STUDY TEXT ▸
Sohail Afridi, along with several other Pashtun politicians, opposes what Pakistan’s military establishment describes as counterterrorism operations currently underway in tribal areas.
Afridi said: “I was not a supporter of these operations yesterday, I am not a supporter today, and I will never support them in the future. These operations are being carried out through coercion and force. The decisions were made behind closed doors and imposed on us.”
Several other Pashtun nationalist leaders have also opposed the military operations, saying they are merely a pretext to suppress Pashtuns.
Manzoor Ahmad Pashteen, leader of the Pashtun Tahafuz Movement (PTM), said: “You saw in 2025 that more than 300 incidents occurred in which civilians, children, women, elderly people, and homes were targeted. Bombs were dropped on people while they were asleep or sitting in their homes. They call this a ‘targeted operation.’”

INPUT DATA ▸
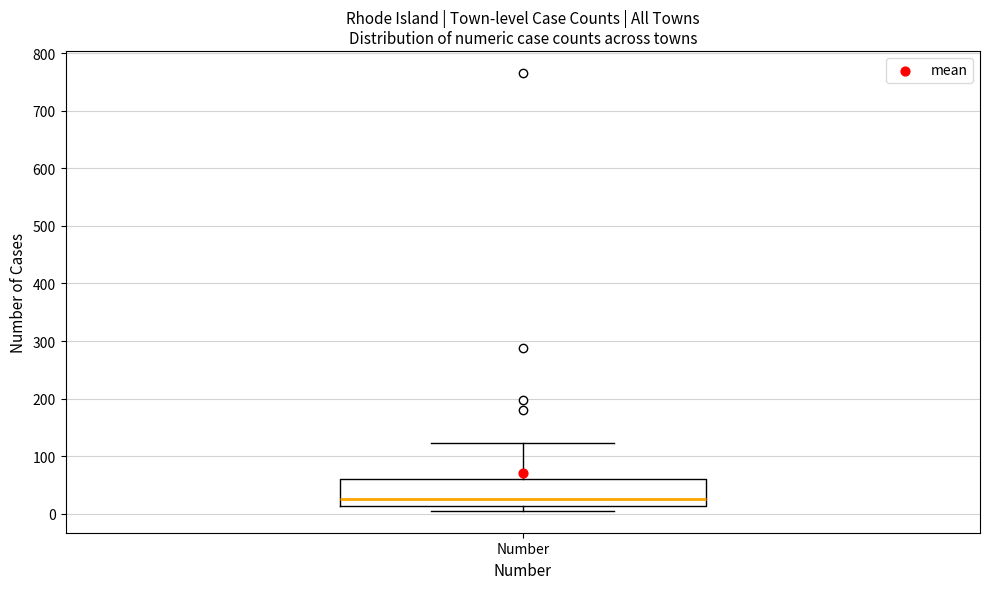

Where is the upper edge of the box for Number on the y-axis? The values are not printed on the chart, so give them approximately, as read against the axis.

60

WORK INSTRUCTIONS ▸
1. Copy the passage on Pashtun opposition to the military operations from "Sohail Afridi, along" up to and including "in tribal areas.".
2. Write what follows in the passage on Pashtun opposition to the military operations, picking up after its final sentence.
The material has no role in any of this.

EXPECTED RESPONSES ▸
1.
Sohail Afridi, along with several other Pashtun politicians, opposes what Pakistan’s military establishment describes as counterterrorism operations currently underway in tribal areas.

2.
The debate over unconstitutional actions and unilateral policies by Pakistan’s current rulers has intensified as several political parties have described Islamabad’s policies toward Pashtuns and Baloch as problematic and have called for change.
According to these parties, Islamabad’s approach toward opposition groups—particularly Pashtuns and Baloch—is flawed, and failure to reform these policies could push the country into even deeper crises.